Every line below needs to be printed again exactly, without any of its pictures.

◆ MATERIAL FOR THE TASK:
>>>>>

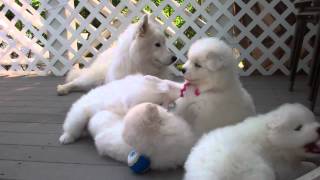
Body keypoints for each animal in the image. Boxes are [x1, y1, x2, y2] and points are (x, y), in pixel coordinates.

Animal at [184, 104, 318, 180]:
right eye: (298, 128)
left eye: (313, 120)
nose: (319, 128)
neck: (271, 139)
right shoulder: (283, 166)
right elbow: (297, 168)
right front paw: (311, 165)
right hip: (259, 169)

<<<<<

◆ EXERCISE ANSWER:
Body keypoints for each animal in the image. Boxes are [x1, y1, x2, y2] and points are (x, y), in pixel coordinates.

Animal at [184, 104, 318, 180]:
right eye: (298, 128)
left eye: (313, 120)
nose: (319, 128)
neck: (271, 139)
right shoulder: (283, 166)
right elbow: (297, 168)
right front paw: (311, 165)
right hip: (259, 169)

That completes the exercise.